The simulation domain is structurally isolated from the real anchored "now": it never reads the anchor loop and never writes into any stateful primitive (Skills triggers, output pacing, Causal ordering), so a rescaled or reversed sim clock cannot corrupt real-account state. Backward-moving time is permitted for the same reason. The isolation is echoed back on every response under isolation.affectsAnchoredLoop / isolation.affectsStatefulPrimitives (both false), and anchor.anchored is false with sourceLabel: "simulation".

The projection is deterministic in elapsedRealMs — the sim instant is epochSimMs + elapsedRealMs × rate × sign(direction) and the route never reads the server wall clock — so identical inputs always yield the same coordinate. Instants outside JS Date's representable range encode via the year-only deep-time path (microsecond..month phases zeroed) instead of being rejected, so synthetic and deep-time epochs work the same way. Auth-gated on the same X-API-Key chain as the other spiral endpoints.

Query parameters:

  • epochSimMs (number, default 0) — the sim instant in ms since the Unix epoch that the clock's anchor maps to. Any finite value.
  • rate (number, default 1) — sim ms advanced per real ms (magnitude; must be finite and ≥ 0). Use direction to reverse — a negative rate is rejected so the model stays unambiguous.
  • direction ("forward" | "reverse", default forward) — direction of sim-time flow relative to real time.
  • elapsedRealMs (number, default 0) — real milliseconds elapsed since the anchor; the sole driver of the projection.
  • precision (optional) — a precision floor for the full-resolution path (one of us, ms, s, min, hr, day, wk, mo, yr, dec, cen, mil). Ignored on the deep-time year-only path.

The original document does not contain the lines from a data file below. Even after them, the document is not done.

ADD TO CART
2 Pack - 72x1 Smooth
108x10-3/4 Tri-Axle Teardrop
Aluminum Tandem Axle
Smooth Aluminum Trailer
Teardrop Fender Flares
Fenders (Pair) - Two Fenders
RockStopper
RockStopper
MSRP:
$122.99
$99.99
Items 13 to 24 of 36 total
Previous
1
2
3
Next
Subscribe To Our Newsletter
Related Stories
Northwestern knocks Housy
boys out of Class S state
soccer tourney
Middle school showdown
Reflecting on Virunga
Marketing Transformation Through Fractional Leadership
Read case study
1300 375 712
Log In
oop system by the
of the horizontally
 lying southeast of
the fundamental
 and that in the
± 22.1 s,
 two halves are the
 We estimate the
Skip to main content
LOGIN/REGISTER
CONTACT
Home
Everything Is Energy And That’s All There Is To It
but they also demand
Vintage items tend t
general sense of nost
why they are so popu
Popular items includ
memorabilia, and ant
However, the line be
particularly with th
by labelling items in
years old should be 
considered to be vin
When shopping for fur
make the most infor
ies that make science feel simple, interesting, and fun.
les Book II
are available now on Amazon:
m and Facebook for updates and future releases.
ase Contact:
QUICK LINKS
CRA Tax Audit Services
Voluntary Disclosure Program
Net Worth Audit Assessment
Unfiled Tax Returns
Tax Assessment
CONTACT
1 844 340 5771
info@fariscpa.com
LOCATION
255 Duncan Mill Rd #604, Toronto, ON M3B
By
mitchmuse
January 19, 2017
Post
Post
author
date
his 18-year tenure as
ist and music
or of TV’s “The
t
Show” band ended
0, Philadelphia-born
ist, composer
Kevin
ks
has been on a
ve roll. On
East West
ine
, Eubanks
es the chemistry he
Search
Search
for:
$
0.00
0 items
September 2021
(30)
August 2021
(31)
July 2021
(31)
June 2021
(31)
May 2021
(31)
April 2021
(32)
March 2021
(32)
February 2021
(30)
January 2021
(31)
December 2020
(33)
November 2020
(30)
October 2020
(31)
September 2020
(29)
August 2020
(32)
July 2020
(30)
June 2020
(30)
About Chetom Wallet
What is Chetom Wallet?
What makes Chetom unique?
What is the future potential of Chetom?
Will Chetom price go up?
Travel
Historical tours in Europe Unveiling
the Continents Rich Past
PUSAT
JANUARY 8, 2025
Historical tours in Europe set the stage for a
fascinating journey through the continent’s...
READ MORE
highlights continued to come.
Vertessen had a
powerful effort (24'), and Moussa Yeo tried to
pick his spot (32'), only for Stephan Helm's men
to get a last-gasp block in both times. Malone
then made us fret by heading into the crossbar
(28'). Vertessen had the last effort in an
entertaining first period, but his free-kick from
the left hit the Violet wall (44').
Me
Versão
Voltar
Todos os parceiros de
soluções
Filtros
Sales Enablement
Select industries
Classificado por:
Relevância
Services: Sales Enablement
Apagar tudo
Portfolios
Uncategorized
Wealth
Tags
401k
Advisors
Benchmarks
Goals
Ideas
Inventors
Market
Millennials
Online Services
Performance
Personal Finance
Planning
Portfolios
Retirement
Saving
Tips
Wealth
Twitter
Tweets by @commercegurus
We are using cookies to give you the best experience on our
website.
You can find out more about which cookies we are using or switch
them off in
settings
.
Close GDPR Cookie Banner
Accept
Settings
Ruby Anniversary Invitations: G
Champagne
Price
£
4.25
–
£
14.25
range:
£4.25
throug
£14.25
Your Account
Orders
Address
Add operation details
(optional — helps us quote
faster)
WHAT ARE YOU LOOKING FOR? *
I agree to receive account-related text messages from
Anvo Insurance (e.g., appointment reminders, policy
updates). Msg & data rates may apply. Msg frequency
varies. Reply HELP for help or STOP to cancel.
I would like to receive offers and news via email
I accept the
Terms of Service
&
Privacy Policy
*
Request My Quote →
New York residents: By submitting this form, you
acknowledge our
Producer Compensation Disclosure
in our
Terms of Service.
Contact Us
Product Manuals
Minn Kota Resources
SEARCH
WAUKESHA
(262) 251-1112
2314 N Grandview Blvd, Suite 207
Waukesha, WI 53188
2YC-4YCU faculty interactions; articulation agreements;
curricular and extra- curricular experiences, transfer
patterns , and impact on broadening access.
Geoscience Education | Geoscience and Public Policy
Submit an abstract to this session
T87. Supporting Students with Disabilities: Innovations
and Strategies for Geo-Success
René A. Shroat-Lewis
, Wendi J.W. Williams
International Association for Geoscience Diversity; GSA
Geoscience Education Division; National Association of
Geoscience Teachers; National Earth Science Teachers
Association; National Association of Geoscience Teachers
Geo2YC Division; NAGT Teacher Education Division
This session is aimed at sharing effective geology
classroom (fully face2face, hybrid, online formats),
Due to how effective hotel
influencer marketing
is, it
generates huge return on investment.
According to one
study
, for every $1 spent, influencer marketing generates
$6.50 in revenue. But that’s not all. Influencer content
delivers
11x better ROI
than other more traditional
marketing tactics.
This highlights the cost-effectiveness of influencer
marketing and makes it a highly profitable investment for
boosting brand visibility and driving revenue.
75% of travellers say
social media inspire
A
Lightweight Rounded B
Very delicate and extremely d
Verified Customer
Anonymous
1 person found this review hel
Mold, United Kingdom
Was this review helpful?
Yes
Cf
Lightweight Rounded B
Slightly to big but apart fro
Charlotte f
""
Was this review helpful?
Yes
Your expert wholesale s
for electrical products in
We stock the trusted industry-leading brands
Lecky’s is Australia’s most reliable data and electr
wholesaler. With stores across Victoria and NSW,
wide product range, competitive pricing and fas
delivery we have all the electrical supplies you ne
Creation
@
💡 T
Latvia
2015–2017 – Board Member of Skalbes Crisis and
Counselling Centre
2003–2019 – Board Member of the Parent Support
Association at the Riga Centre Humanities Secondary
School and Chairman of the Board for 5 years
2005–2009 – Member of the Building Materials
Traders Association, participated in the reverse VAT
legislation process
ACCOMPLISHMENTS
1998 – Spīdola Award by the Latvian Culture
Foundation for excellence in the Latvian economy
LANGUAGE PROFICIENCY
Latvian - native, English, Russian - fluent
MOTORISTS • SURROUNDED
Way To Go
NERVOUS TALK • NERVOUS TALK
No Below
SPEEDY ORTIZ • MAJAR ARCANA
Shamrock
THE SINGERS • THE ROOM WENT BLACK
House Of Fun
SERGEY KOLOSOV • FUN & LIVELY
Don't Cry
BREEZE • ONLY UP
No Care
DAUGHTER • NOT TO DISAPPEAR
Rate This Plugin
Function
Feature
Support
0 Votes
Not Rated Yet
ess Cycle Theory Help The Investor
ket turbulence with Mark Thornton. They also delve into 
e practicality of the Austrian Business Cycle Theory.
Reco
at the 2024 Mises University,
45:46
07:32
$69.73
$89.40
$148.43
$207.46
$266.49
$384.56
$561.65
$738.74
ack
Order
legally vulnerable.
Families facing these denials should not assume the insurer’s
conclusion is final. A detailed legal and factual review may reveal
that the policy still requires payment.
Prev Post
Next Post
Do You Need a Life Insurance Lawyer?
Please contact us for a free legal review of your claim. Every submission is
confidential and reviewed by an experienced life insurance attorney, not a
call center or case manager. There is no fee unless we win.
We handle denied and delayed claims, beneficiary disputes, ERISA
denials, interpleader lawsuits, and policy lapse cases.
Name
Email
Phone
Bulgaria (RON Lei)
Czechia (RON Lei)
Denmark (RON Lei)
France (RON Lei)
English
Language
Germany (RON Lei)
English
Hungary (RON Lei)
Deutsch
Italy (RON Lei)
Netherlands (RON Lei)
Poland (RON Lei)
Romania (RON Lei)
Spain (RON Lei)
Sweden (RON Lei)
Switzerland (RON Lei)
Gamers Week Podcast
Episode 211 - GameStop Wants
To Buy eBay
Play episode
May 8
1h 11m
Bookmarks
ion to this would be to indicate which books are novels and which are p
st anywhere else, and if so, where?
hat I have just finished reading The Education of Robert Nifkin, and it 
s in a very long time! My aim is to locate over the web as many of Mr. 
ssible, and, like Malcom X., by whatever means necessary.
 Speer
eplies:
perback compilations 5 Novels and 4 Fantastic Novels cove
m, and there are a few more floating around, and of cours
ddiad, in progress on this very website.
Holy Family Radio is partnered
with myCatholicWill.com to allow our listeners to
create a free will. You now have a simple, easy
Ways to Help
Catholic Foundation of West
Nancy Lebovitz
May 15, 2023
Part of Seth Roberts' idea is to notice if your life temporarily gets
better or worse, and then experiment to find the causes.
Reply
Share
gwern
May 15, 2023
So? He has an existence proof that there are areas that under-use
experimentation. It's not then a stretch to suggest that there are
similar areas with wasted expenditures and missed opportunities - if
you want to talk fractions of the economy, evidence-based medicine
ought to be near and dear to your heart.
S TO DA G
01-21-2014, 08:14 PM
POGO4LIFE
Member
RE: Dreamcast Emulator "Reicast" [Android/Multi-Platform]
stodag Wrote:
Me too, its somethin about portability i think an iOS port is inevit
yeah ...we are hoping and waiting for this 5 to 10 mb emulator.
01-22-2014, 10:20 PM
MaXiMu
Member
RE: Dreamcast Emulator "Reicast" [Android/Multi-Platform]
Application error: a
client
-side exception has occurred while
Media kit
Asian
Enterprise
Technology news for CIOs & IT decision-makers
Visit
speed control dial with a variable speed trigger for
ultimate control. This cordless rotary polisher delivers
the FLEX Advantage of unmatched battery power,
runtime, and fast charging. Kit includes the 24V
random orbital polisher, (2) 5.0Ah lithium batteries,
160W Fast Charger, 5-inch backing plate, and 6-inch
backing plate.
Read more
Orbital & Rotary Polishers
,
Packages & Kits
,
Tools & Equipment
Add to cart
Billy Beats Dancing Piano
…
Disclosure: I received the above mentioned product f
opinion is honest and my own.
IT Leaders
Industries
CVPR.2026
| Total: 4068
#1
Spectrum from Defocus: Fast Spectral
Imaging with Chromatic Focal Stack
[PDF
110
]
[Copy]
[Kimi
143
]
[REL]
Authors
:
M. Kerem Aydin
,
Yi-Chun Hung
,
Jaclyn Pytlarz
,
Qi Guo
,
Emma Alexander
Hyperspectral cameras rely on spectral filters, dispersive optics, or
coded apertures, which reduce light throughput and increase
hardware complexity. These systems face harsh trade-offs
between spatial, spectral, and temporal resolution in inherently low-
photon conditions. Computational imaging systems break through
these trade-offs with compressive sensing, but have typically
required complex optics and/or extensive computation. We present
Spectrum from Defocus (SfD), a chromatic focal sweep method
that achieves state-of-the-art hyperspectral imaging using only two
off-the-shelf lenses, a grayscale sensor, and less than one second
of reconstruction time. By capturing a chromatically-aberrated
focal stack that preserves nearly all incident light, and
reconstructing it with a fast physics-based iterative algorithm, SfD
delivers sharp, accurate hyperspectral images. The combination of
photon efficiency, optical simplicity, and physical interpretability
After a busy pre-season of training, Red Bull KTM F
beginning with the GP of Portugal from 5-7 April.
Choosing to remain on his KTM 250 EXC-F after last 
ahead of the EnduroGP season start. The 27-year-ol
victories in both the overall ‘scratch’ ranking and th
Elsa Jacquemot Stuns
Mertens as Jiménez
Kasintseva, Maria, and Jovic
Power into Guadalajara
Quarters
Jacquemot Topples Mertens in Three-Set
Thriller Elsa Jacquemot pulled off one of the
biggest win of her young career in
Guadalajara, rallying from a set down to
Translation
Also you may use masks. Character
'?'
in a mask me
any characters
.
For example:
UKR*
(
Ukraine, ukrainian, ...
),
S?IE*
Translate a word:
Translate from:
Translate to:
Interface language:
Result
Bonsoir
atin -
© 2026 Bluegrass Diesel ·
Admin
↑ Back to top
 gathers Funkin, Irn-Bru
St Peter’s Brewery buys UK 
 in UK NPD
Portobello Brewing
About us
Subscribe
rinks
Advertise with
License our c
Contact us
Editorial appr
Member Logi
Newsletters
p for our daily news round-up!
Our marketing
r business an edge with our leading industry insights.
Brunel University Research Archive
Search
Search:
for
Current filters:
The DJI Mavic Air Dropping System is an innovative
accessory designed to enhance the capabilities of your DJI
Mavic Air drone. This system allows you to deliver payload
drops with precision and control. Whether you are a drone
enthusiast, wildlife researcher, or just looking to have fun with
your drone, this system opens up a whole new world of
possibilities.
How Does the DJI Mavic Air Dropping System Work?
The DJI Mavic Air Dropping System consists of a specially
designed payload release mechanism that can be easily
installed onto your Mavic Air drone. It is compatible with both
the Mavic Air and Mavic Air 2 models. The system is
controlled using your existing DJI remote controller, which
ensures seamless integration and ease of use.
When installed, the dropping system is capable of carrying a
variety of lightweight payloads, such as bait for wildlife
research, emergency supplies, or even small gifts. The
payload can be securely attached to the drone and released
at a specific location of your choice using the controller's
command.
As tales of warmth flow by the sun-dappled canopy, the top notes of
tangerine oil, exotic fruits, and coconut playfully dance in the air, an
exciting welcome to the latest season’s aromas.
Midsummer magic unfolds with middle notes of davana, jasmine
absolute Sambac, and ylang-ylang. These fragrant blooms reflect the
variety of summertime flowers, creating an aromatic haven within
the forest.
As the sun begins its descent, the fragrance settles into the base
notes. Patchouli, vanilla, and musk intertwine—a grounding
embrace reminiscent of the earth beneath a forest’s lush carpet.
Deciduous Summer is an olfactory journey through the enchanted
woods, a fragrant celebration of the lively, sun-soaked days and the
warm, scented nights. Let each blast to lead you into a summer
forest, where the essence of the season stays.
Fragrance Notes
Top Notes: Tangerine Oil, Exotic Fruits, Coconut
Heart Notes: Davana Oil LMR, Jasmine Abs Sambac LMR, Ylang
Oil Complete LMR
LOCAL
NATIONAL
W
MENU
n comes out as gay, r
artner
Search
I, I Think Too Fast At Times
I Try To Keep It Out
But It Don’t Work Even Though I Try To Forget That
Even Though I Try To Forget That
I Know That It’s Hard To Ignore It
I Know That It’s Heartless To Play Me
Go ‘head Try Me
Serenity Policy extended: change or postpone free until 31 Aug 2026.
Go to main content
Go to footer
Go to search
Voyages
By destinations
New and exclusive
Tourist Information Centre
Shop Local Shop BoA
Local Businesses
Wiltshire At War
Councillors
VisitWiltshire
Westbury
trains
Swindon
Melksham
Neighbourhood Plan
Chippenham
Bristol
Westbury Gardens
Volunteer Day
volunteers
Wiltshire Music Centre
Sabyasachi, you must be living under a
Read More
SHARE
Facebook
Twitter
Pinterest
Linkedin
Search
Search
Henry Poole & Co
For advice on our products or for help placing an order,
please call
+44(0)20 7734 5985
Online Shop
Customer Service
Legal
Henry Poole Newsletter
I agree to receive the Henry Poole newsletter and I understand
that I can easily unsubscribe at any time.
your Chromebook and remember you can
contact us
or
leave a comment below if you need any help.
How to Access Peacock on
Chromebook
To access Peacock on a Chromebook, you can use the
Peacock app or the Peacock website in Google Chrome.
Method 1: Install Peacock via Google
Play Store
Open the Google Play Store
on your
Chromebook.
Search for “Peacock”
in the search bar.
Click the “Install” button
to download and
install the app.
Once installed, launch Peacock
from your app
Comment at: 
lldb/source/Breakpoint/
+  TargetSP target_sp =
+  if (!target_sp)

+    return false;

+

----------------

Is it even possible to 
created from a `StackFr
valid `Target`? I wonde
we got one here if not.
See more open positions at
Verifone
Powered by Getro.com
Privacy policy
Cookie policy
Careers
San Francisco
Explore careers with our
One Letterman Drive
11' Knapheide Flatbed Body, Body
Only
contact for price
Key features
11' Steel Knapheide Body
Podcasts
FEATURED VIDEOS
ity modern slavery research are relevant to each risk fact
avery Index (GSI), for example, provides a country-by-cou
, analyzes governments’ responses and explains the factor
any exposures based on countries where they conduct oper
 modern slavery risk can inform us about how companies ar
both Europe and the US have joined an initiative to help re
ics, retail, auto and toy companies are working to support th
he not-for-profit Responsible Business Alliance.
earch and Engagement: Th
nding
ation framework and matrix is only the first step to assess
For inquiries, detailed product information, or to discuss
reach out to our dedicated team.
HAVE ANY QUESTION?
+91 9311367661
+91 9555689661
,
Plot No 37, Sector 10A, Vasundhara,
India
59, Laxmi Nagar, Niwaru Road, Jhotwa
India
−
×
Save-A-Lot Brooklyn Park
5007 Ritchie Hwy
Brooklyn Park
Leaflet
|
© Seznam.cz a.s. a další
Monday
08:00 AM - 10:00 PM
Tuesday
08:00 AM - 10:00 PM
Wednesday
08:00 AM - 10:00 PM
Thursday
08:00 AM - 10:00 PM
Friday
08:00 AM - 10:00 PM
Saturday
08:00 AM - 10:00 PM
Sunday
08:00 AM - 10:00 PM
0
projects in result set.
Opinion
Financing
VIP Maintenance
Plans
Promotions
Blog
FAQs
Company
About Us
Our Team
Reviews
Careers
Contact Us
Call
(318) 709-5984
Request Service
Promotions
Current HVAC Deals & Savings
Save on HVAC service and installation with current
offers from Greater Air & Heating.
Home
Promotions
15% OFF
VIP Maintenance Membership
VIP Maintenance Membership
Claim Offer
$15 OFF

A 60×-fast-forward example (one real second becomes one sim minute):

curl 'https://temporalblock.com/api/v1/spiral/sim?epochSimMs=0&rate=60&direction=forward&elapsedRealMs=1000' \
  -H 'X-API-Key: tblk_live_…'

The response shape (abbreviated):

{
  "sim": { "epochSimMs": 0, "rate": 60, "direction": "forward", "elapsedRealMs": 1000, "simInstantMs": 60000 },
  "resolution": "full",
  "deepTime": false,
  "year": 1970,
  "precision": null,
  "compact": { "scales": ["us", "ms", "…", "mil"], "sin": [/* 12 */], "cos": [/* 12 */] },
  "spiralString": "<phase string>",
  "anchor": { "sourceLabel": "simulation", "anchored": false },
  "isolation": { "affectsAnchoredLoop": false, "affectsStatefulPrimitives": false },
  "requestId": "<id>"
}

Riley B1 and Greenhall ML on their own are well-known prior art; the hand-off rule, the agreement branch, and the per-deployment fallback threshold are the novel elements in the Spiral provisional.

Temporal Spiral is patent pending — U.S. Provisional Application No. 64/065,213 (filed 2026-05-14).